Records provided below:
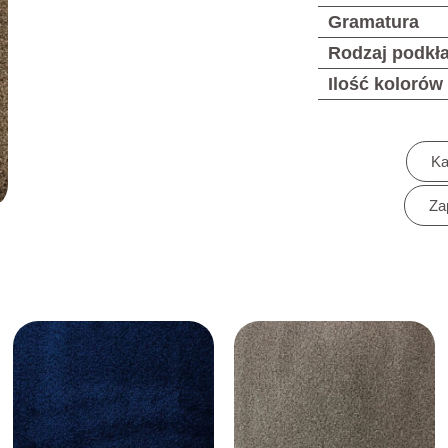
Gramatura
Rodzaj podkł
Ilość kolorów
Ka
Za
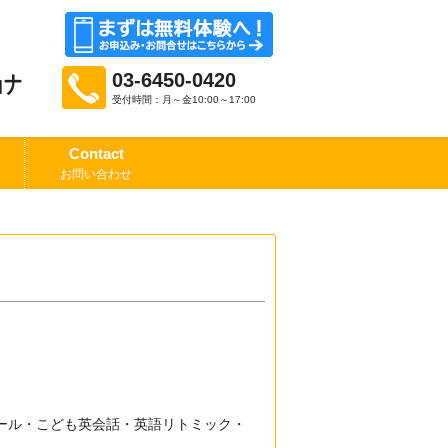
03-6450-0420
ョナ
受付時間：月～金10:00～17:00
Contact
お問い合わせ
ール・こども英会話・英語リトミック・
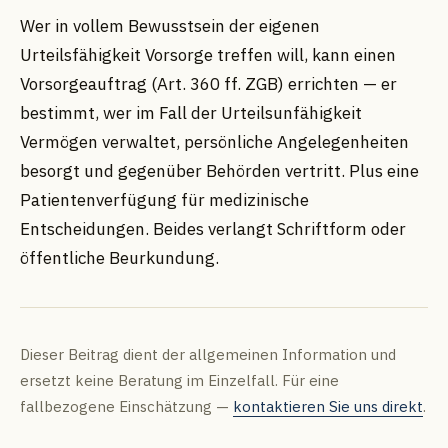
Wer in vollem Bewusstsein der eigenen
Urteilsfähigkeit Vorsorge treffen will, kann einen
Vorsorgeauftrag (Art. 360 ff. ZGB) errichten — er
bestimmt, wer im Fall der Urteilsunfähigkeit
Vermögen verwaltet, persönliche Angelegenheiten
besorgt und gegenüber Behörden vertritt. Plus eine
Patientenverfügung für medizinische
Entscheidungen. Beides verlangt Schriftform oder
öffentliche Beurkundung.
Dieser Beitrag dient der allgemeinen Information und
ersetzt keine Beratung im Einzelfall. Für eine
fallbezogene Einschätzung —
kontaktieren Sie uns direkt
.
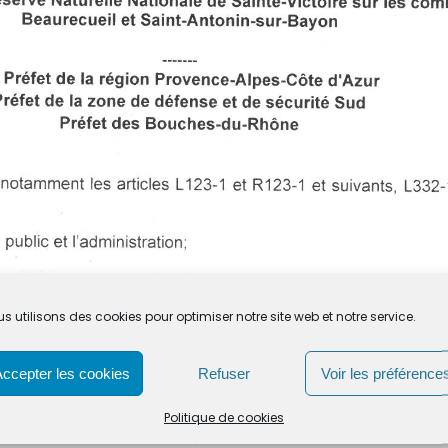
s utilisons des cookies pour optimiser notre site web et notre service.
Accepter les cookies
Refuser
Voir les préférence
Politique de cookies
End of Records provided.
Records provided below:
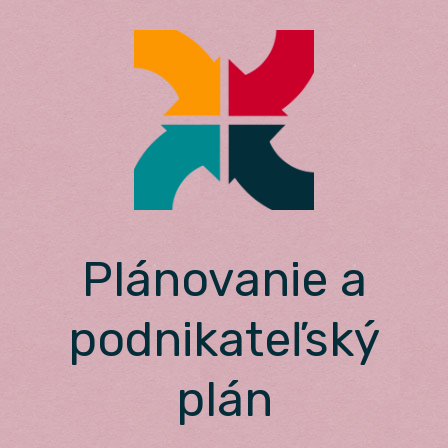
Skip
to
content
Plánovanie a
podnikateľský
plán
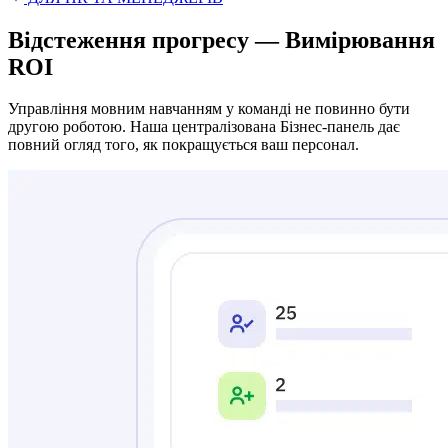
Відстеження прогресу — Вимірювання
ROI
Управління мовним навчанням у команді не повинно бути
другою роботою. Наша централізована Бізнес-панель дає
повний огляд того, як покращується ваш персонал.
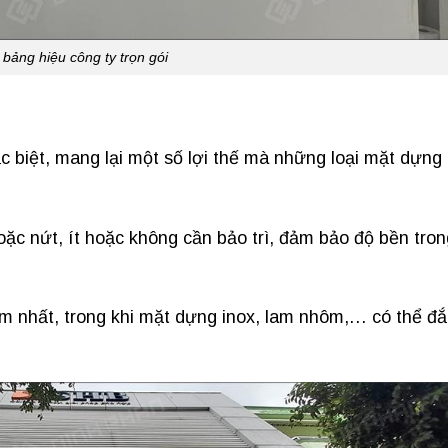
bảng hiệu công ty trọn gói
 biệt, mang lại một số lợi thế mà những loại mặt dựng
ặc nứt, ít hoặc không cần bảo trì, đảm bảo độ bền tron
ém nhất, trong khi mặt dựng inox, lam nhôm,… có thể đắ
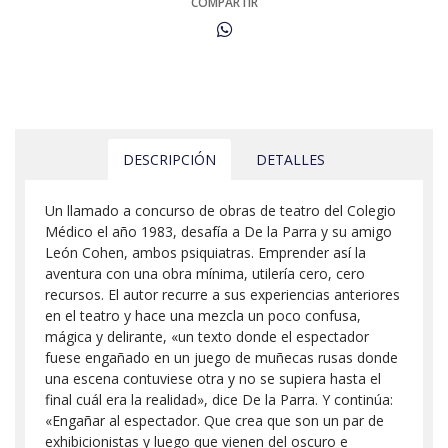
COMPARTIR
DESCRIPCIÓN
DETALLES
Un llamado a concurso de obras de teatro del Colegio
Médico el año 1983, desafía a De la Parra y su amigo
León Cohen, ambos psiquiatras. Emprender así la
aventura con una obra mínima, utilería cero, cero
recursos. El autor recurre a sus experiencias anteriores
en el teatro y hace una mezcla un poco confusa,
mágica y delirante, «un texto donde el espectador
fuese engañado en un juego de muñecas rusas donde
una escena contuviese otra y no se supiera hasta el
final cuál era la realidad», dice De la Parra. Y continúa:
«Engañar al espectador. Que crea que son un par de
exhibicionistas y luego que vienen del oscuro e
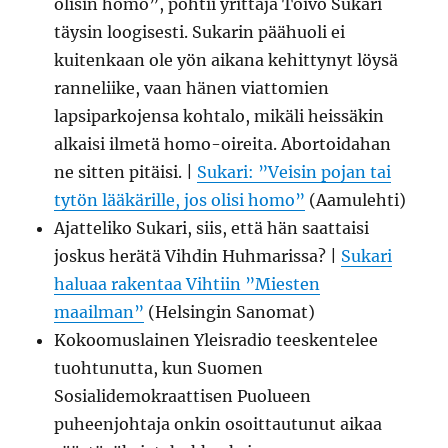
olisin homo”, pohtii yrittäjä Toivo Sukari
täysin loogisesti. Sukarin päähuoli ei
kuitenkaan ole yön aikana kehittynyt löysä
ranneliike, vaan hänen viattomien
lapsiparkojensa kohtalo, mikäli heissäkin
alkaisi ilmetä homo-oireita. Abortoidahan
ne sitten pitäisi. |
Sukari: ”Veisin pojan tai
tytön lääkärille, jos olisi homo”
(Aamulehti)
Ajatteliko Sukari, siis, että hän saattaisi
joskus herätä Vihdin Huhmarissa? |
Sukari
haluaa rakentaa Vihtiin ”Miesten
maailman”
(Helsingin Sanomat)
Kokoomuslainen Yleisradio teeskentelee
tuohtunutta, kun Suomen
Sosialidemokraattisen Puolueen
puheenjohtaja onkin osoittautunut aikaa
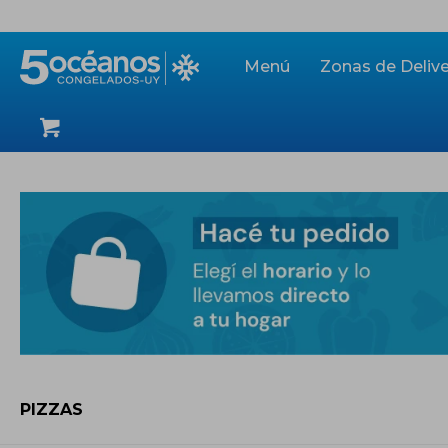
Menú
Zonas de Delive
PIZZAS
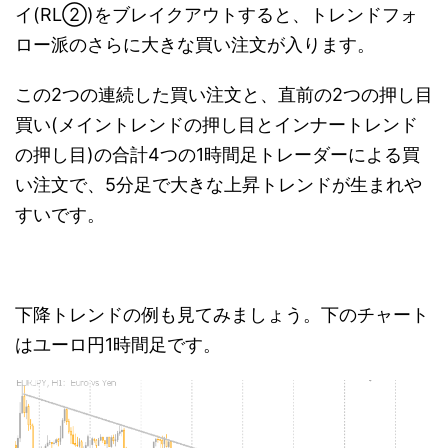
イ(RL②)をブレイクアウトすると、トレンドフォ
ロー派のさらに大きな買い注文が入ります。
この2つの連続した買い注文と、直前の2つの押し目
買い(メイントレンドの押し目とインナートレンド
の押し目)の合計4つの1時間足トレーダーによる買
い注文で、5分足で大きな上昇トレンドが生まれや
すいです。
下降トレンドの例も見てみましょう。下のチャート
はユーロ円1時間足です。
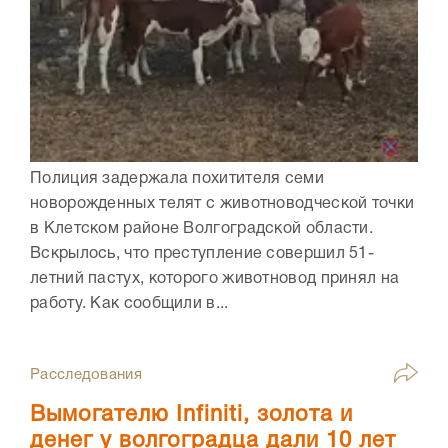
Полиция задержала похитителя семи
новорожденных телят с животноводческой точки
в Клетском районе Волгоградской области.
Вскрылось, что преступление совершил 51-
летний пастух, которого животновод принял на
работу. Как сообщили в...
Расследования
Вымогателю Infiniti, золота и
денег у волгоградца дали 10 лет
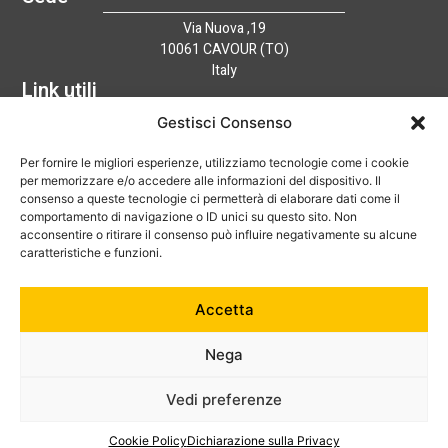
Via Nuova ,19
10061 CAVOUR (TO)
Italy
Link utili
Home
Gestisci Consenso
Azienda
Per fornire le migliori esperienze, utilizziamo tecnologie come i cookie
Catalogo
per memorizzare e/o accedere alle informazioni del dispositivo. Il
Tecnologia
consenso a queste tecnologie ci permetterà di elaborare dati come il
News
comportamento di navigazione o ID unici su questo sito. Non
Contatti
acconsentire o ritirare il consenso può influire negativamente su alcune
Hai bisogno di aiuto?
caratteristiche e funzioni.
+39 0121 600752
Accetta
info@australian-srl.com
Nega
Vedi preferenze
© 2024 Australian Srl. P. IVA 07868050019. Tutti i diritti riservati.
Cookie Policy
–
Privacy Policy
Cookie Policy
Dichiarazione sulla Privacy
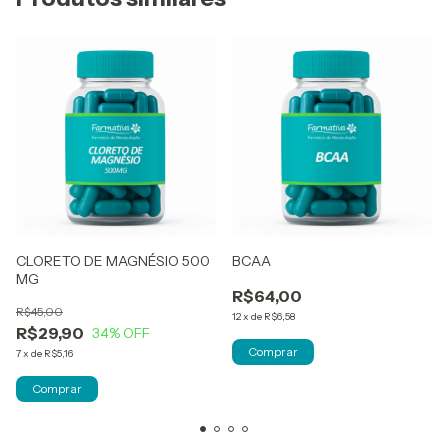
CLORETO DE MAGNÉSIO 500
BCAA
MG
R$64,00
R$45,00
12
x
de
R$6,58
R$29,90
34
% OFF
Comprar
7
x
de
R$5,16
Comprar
End of Records provided.
> _Exercise_: Copy every line of the data that holds the string "donde".

> _Response box_:
mágica y delirante, «un texto donde el espectador
fuese engañado en un juego de muñecas rusas donde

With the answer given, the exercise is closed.